**Assigned task**.
Reproduce, exactly and only, the lines of the data that follows from the one containing "Thời điểm thu thập" down to the one containing "verarbeiten. Wenn du", without pictures.

Transcribed page contents:

------------------------------------------------------------

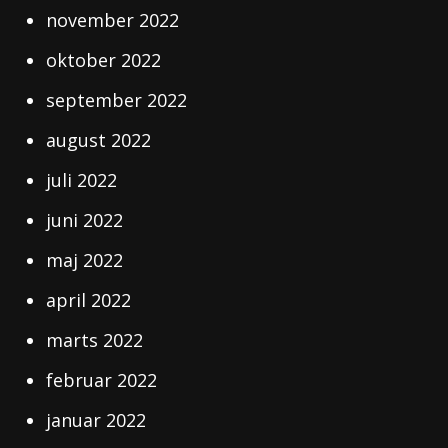
november 2022
oktober 2022
september 2022
august 2022
juli 2022
juni 2022
maj 2022
april 2022
marts 2022
februar 2022
januar 2022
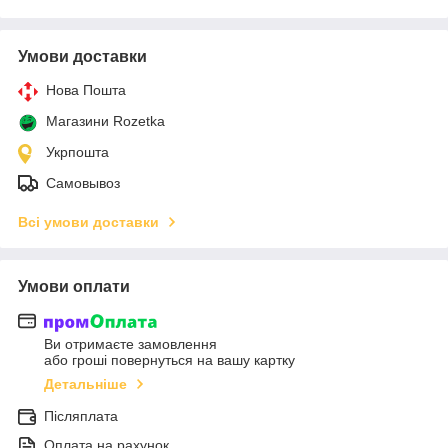
Умови доставки
Нова Пошта
Магазини Rozetka
Укрпошта
Самовывоз
Всі умови доставки
Умови оплати
Ви отримаєте замовлення
або гроші повернуться на вашу картку
Детальніше
Післяплата
Оплата на рахунок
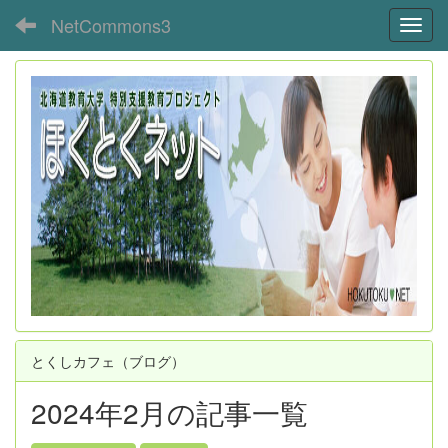
NetCommons3
Toggl
とくしカフェ（ブログ）
2024年2月の記事一覧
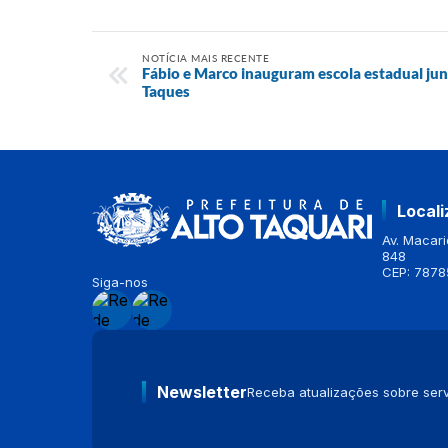
NOTÍCIA MAIS RECENTE
Fábio e Marco inauguram escola estadual j
Taques
Local
Av. Macario
848
CEP: 7878
Siga-nos
Newsletter
Receba atualizações sobre serv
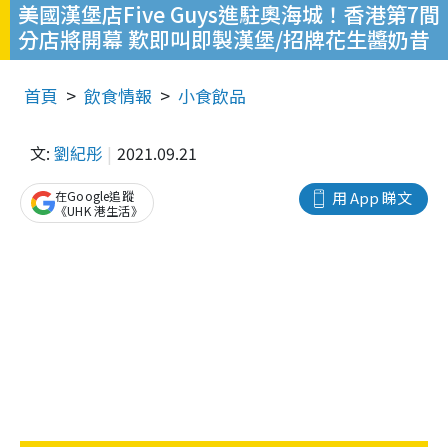
美國漢堡店Five Guys進駐奧海城！香港第7間
分店將開幕 歎即叫即製漢堡/招牌花生醬奶昔
首頁
飲食情報
小食飲品
文:
劉紀彤
2021.09.21
在Google追蹤
用 App 睇文
《UHK 港生活》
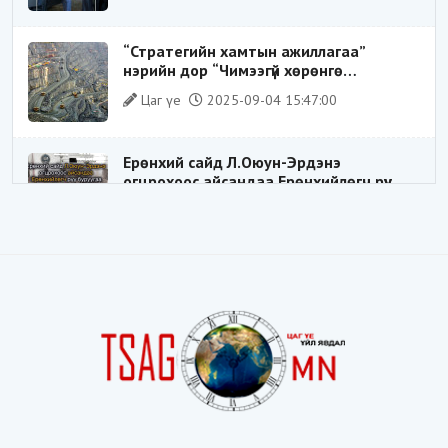
замхарсан бэ?
“Стратегийн хамтын ажиллагаа”
нэрийн дор “Чимээгүй хөрөнгө
хуримтлал”
Цаг үе
2025-09-04 15:47:00
Ерөнхий сайд Л.Оюун-Эрдэнэ
огцрохоос айсандаа Ерөнхийлөгч рүү
буруугаа чиглүүлж эхлэв үү
Цаг үе
2025-05-27 20:57:41
1
ШИЛДЭГ ҮНДЭСНИЙ ЗОХИЦУУЛАГЧ
Цаг үе
2025-05-18 16:19:30
Видёо: ХУУЛЬ ЗӨРЧИН СОНГОГДСОН
ХУУЛЬ ТОГТООГЧ
Цаг үе
2025-04-21 20:23:53
1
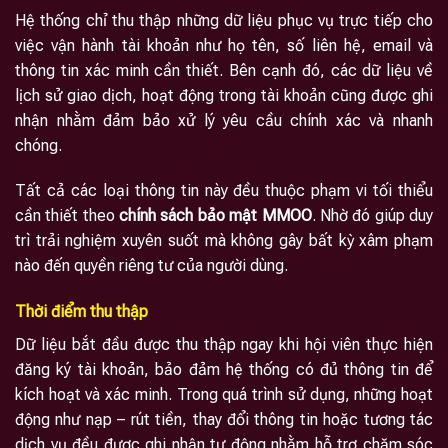
Hệ thống chỉ thu thập những dữ liệu phục vụ trực tiếp cho
việc vận hành tài khoản như họ tên, số liên hệ, email và
thông tin xác minh cần thiết. Bên cạnh đó, các dữ liệu về
lịch sử giao dịch, hoạt động trong tài khoản cũng được ghi
nhận nhằm đảm bảo xử lý yêu cầu chính xác và nhanh
chóng.
Tất cả các loại thông tin này đều thuộc phạm vi tối thiểu
cần thiết theo
chính sách bảo mật MMOO
. Nhờ đó giúp duy
trì trải nghiệm xuyên suốt mà không gây bất kỳ xâm phạm
nào đến quyền riêng tư của người dùng.
Thời điểm thu thập
Dữ liệu bắt đầu được thu thập ngay khi hội viên thực hiện
đăng ký tài khoản, bảo đảm hệ thống có đủ thông tin để
kích hoạt và xác minh. Trong quá trình sử dụng, những hoạt
động như nạp – rút tiền, thay đổi thông tin hoặc tương tác
dịch vụ đều được ghi nhận tự động nhằm hỗ trợ chăm sóc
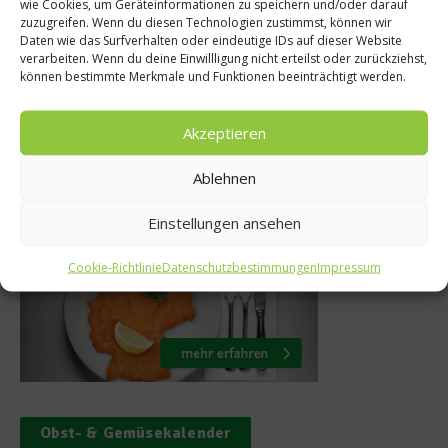
Spargel mit
wie Cookies, um Geräteinformationen zu speichern und/oder darauf
Christstollen:
zuzugreifen. Wenn du diesen Technologien zustimmst, können wir
lisse-Pesto und
Daten wie das Surfverhalten oder eindeutige IDs auf dieser Website
Striezel is
verarbeiten. Wenn du deine Einwillligung nicht erteilst oder zurückziehst,
resaola
können bestimmte Merkmale und Funktionen beeinträchtigt werden.
8. Dezemb
. April 2016
Akzeptieren
Ablehnen
Was isst Deutschland
Einstellungen ansehen
Cookie-Richtlinie
Datenschutzbestimmungen
Impressum
Obst- & Gemüsekalender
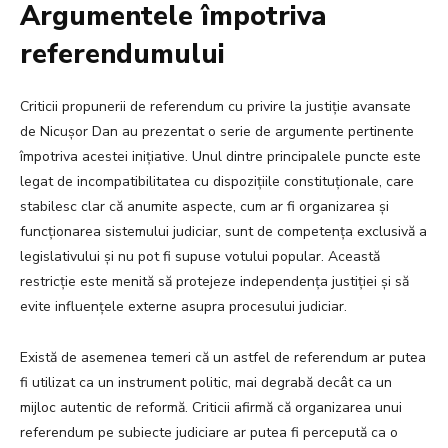
Argumentele împotriva
referendumului
Criticii propunerii de referendum cu privire la justiție avansate
de Nicușor Dan au prezentat o serie de argumente pertinente
împotriva acestei inițiative. Unul dintre principalele puncte este
legat de incompatibilitatea cu dispozițiile constituționale, care
stabilesc clar că anumite aspecte, cum ar fi organizarea și
funcționarea sistemului judiciar, sunt de competența exclusivă a
legislativului și nu pot fi supuse votului popular. Această
restricție este menită să protejeze independența justiției și să
evite influențele externe asupra procesului judiciar.
Există de asemenea temeri că un astfel de referendum ar putea
fi utilizat ca un instrument politic, mai degrabă decât ca un
mijloc autentic de reformă. Criticii afirmă că organizarea unui
referendum pe subiecte judiciare ar putea fi percepută ca o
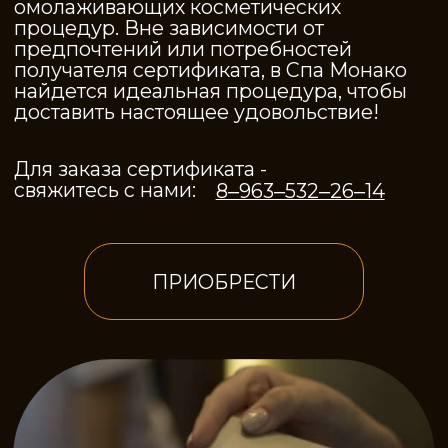
свяжитесь с нами:
8‒963‒532‒26‒14
ПРИОБРЕСТИ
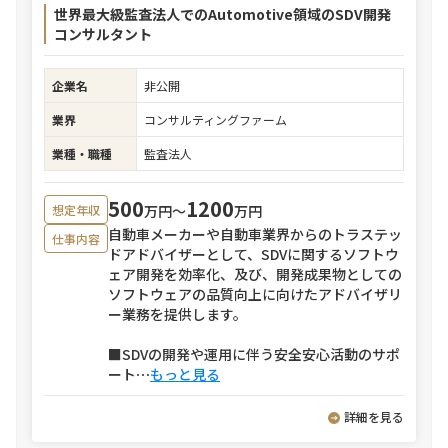
世界最大級監査法人でのAutomotive領域のSDV開発
コンサルタント
企業名
非公開
業界
コンサルティングファーム
業種・職種
監査法人
500
1200
万円〜
万円
想定年収
自動車メーカーや自動車業界からのトラステッ
仕事内容
ドアドバイザーとして、SDVに関するソフトウ
ェア開発を効率化、及び、開発成果物としての
ソフトウェアの品質向上に向けたアドバイザリ
ー業務を提供します。
■SDVの開発や運用に伴う安全安心活動のサポ
ート
⋯
もっと見る
詳細を見る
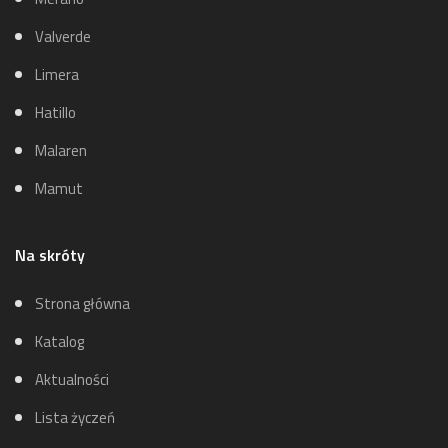
Valverde
Limera
Hatillo
Malaren
Mamut
Na skróty
Strona główna
Katalog
Aktualności
Lista życzeń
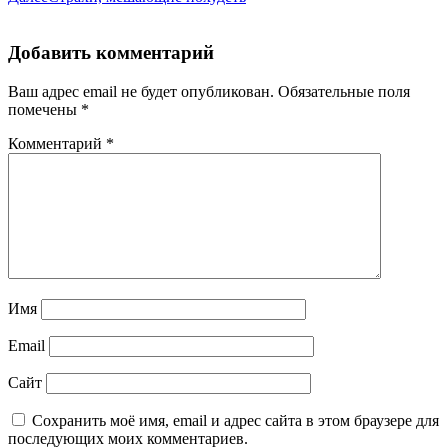
Добавить комментарий
Ваш адрес email не будет опубликован.
Обязательные поля
помечены
*
Комментарий
*
Имя
Email
Сайт
Сохранить моё имя, email и адрес сайта в этом браузере для
последующих моих комментариев.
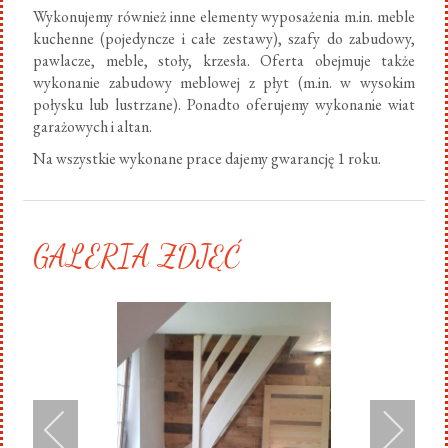
Wykonujemy również inne elementy wyposażenia m.in. meble
kuchenne (pojedyncze i całe zestawy), szafy do zabudowy,
pawlacze, meble, stoły, krzesła. Oferta obejmuje także
wykonanie zabudowy meblowej z płyt (m.in. w wysokim
połysku lub lustrzane). Ponadto oferujemy wykonanie wiat
garażowych i altan.
Na wszystkie wykonane prace dajemy gwarancję 1 roku.
GALERIA ZDJĘĆ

------------------------------------------------------------

**Expected output**.
Thời điểm thu thập
Dữ liệu bắt đầu được thu thập ngay khi hội viên thực hiện
đăng ký tài khoản, bảo đảm hệ thống có đủ thông tin để
kích hoạt và xác minh. Trong quá trình sử dụng, những hoạt
động như nạp – rút tiền, thay đổi thông tin hoặc tương tác
dịch vụ đều được ghi nhận tự động nhằm hỗ trợ chăm sóc
Spargel mit
wie Cookies, um Geräteinformationen zu speichern und/oder darauf
Christstollen:
zuzugreifen. Wenn du diesen Technologien zustimmst, können wir
lisse-Pesto und
Daten wie das Surfverhalten oder eindeutige IDs auf dieser Website
Striezel is
verarbeiten. Wenn du deine Einwillligung nicht erteilst oder zurückziehst,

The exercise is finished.